### Provided entries ###

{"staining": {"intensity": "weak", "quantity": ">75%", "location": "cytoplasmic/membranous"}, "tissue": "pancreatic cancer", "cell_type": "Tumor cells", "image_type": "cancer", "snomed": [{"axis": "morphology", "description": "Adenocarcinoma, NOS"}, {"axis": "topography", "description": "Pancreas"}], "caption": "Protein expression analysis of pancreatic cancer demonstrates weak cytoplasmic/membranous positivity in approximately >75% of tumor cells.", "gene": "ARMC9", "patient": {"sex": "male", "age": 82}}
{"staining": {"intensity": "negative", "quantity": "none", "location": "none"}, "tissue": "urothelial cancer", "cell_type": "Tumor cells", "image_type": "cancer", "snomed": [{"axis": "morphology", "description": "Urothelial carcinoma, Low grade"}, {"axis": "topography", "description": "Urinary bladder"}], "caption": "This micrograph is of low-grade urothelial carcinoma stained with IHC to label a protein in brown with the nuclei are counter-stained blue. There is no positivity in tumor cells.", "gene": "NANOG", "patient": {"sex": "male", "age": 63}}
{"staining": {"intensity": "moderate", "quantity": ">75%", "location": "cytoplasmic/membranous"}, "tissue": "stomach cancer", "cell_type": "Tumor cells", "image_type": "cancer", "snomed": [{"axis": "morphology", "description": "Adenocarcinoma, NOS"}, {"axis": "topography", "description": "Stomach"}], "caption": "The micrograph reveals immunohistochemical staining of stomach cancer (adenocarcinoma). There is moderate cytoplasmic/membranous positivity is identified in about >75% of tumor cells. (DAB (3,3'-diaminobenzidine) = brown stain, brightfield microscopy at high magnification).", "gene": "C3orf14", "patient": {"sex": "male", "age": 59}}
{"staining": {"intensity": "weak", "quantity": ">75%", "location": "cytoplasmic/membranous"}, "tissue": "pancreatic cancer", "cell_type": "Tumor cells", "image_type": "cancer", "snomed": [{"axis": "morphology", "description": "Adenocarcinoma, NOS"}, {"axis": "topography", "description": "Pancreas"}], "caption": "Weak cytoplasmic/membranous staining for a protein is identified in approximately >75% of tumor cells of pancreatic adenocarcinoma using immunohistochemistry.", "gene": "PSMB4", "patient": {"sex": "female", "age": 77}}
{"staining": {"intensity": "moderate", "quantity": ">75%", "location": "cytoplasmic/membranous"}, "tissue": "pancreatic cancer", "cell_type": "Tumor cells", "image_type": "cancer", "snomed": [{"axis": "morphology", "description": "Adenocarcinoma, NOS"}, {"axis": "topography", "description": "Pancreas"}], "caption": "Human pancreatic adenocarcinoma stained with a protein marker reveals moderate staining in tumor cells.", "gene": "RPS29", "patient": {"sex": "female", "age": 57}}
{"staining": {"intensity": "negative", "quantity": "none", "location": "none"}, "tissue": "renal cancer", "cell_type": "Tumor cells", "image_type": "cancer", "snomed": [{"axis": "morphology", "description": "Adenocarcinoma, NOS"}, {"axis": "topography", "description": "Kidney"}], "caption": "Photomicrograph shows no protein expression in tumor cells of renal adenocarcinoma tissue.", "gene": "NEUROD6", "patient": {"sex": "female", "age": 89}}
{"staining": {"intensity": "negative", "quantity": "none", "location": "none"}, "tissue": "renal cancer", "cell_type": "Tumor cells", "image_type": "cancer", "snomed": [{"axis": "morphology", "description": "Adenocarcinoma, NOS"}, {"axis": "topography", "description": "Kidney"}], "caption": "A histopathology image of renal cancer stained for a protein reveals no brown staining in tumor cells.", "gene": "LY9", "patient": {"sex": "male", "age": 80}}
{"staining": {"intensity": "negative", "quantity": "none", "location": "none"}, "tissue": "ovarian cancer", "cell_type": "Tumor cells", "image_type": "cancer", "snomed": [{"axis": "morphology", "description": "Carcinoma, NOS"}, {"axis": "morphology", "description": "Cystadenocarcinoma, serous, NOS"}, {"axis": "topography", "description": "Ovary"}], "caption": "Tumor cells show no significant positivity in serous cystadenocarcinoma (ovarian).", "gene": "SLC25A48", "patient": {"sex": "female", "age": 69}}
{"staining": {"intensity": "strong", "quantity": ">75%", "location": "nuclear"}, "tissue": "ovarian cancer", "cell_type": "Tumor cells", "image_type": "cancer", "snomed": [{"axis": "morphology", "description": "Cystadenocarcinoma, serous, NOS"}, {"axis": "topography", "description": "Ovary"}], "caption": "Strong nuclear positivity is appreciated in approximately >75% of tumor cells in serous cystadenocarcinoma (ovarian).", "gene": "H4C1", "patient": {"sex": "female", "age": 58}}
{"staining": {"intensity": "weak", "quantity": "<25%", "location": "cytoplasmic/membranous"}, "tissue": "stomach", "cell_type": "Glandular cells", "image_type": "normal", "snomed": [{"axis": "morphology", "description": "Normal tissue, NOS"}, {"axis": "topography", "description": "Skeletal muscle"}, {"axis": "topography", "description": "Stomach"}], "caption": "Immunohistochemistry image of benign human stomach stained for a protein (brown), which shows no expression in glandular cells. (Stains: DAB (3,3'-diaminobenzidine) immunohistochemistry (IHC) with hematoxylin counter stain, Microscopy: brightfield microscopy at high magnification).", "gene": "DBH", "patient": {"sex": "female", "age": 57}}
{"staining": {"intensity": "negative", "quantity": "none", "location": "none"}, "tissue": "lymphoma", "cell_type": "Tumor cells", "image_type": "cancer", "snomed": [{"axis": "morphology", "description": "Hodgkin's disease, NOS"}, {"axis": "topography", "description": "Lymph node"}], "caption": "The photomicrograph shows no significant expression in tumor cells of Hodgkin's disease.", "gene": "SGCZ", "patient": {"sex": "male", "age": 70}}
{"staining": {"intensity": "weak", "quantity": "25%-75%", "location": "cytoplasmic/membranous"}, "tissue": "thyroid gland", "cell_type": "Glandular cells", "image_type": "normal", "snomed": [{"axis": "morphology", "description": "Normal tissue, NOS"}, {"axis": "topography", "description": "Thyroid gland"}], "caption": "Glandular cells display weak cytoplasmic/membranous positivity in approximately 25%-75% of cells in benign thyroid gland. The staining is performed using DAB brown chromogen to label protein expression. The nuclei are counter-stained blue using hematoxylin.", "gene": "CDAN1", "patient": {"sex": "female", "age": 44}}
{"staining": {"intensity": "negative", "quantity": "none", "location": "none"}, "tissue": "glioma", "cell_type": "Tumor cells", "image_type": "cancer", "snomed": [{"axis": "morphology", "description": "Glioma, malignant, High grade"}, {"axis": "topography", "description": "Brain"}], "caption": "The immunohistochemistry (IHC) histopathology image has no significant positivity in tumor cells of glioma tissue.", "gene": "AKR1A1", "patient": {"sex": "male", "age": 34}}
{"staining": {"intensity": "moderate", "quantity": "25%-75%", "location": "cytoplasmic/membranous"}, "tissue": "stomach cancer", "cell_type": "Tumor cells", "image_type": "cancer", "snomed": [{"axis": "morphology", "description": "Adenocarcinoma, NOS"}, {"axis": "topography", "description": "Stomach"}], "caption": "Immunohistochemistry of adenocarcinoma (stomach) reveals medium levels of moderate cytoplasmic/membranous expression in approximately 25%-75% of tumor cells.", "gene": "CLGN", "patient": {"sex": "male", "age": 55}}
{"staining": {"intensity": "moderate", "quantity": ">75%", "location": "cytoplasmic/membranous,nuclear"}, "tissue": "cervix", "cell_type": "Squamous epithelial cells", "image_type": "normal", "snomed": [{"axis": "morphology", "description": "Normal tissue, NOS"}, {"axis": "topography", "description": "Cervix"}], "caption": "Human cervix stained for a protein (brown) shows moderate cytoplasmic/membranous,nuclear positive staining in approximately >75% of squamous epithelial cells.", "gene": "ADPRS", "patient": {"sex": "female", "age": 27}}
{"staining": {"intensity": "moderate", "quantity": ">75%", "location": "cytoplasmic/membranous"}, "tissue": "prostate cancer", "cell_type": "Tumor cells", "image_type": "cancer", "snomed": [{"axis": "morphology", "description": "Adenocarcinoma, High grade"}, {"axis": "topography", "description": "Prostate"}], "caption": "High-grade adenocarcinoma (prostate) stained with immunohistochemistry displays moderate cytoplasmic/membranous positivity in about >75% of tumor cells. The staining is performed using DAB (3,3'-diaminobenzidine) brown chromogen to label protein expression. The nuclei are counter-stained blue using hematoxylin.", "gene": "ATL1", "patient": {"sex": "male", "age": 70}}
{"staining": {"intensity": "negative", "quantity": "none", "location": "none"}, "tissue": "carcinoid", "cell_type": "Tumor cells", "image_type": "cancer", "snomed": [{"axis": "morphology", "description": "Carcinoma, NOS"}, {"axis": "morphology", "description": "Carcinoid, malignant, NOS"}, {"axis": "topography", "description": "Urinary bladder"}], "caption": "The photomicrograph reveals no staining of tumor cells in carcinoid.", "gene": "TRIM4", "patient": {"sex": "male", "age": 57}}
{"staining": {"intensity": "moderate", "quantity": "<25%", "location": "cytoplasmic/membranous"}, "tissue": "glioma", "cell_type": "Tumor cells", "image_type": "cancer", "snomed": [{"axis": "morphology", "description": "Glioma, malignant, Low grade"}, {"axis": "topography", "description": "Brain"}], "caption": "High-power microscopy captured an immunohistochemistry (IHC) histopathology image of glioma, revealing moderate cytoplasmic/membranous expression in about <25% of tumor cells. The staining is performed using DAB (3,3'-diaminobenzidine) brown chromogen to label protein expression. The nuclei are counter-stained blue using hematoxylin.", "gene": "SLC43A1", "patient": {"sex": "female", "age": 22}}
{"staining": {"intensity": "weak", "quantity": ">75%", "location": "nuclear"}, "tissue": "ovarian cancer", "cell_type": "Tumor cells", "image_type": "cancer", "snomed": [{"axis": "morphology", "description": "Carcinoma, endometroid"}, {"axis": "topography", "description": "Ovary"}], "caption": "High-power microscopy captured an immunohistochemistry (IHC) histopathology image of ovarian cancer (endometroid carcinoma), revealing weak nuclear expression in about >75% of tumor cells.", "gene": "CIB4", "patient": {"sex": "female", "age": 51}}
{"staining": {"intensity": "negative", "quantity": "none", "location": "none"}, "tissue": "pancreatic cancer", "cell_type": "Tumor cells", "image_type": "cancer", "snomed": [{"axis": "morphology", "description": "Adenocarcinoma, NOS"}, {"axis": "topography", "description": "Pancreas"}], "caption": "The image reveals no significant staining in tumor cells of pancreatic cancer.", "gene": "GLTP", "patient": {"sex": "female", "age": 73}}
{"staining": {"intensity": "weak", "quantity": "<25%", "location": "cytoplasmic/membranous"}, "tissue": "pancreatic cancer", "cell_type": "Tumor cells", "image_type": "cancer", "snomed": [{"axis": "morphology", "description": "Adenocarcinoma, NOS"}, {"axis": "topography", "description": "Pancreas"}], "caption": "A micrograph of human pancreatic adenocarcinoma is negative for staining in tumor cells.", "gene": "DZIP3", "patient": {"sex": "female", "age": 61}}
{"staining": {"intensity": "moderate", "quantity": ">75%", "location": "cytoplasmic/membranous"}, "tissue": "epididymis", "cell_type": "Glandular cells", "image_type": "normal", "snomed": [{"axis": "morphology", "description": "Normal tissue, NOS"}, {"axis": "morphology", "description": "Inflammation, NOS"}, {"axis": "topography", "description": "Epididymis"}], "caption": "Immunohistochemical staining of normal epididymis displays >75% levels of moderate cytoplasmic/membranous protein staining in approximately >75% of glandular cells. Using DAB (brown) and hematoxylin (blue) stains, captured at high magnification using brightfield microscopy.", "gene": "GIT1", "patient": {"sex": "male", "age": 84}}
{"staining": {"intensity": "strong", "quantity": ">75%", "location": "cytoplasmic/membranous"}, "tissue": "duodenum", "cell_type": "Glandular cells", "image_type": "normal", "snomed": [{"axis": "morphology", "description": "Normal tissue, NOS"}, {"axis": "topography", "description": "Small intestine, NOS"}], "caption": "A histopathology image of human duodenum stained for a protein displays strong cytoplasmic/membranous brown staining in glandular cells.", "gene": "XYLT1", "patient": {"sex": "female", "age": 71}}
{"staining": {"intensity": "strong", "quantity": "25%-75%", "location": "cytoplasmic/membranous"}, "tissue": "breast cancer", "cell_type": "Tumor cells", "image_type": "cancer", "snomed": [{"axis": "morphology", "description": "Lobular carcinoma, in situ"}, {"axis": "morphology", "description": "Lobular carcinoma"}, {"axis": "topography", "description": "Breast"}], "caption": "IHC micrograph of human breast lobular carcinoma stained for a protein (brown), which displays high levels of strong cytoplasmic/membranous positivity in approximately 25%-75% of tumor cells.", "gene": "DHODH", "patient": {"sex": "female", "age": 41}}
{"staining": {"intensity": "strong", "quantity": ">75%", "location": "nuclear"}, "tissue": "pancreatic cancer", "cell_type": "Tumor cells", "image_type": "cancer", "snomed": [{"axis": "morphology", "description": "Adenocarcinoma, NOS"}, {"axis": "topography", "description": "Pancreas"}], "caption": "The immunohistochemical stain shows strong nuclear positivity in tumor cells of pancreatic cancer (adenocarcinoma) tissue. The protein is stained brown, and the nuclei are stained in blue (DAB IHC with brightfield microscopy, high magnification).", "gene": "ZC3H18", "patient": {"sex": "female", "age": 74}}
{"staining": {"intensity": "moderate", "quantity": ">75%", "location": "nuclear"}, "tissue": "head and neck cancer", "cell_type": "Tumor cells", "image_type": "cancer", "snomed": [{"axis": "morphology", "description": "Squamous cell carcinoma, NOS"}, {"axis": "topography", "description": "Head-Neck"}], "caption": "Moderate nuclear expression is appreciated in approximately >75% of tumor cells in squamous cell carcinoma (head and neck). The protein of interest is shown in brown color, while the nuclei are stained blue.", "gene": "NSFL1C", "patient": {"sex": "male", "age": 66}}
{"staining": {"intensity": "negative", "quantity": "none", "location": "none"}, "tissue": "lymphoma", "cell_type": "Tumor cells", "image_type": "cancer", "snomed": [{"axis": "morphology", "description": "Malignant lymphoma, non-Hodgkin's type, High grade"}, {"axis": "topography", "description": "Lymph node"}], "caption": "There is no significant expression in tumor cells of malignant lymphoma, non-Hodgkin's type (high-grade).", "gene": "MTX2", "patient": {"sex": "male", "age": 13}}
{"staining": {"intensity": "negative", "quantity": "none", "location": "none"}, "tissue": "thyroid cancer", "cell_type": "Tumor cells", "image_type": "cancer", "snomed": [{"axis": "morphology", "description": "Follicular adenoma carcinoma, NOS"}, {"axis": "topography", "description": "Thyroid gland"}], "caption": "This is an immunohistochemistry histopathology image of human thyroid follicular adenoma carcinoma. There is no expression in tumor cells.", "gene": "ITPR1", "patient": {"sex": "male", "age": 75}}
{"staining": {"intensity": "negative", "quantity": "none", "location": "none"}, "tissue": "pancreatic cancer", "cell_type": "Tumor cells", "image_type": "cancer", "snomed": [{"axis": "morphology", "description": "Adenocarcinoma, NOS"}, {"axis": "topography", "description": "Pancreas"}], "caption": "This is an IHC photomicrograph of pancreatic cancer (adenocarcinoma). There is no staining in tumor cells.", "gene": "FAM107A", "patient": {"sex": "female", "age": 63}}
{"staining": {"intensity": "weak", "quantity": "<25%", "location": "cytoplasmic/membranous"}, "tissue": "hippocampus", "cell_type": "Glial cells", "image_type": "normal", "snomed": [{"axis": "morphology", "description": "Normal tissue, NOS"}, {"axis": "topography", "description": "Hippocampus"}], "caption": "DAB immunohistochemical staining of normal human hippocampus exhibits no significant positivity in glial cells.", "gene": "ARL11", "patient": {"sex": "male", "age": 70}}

###

What you should do
From the records above, transcribe without alteration every line from the one with "adenocarcinoma (prostate) stained" to the one with "of glioma, revealing", inclusive.

Output for this exercise
{"staining": {"intensity": "moderate", "quantity": ">75%", "location": "cytoplasmic/membranous"}, "tissue": "prostate cancer", "cell_type": "Tumor cells", "image_type": "cancer", "snomed": [{"axis": "morphology", "description": "Adenocarcinoma, High grade"}, {"axis": "topography", "description": "Prostate"}], "caption": "High-grade adenocarcinoma (prostate) stained with immunohistochemistry displays moderate cytoplasmic/membranous positivity in about >75% of tumor cells. The staining is performed using DAB (3,3'-diaminobenzidine) brown chromogen to label protein expression. The nuclei are counter-stained blue using hematoxylin.", "gene": "ATL1", "patient": {"sex": "male", "age": 70}}
{"staining": {"intensity": "negative", "quantity": "none", "location": "none"}, "tissue": "carcinoid", "cell_type": "Tumor cells", "image_type": "cancer", "snomed": [{"axis": "morphology", "description": "Carcinoma, NOS"}, {"axis": "morphology", "description": "Carcinoid, malignant, NOS"}, {"axis": "topography", "description": "Urinary bladder"}], "caption": "The photomicrograph reveals no staining of tumor cells in carcinoid.", "gene": "TRIM4", "patient": {"sex": "male", "age": 57}}
{"staining": {"intensity": "moderate", "quantity": "<25%", "location": "cytoplasmic/membranous"}, "tissue": "glioma", "cell_type": "Tumor cells", "image_type": "cancer", "snomed": [{"axis": "morphology", "description": "Glioma, malignant, Low grade"}, {"axis": "topography", "description": "Brain"}], "caption": "High-power microscopy captured an immunohistochemistry (IHC) histopathology image of glioma, revealing moderate cytoplasmic/membranous expression in about <25% of tumor cells. The staining is performed using DAB (3,3'-diaminobenzidine) brown chromogen to label protein expression. The nuclei are counter-stained blue using hematoxylin.", "gene": "SLC43A1", "patient": {"sex": "female", "age": 22}}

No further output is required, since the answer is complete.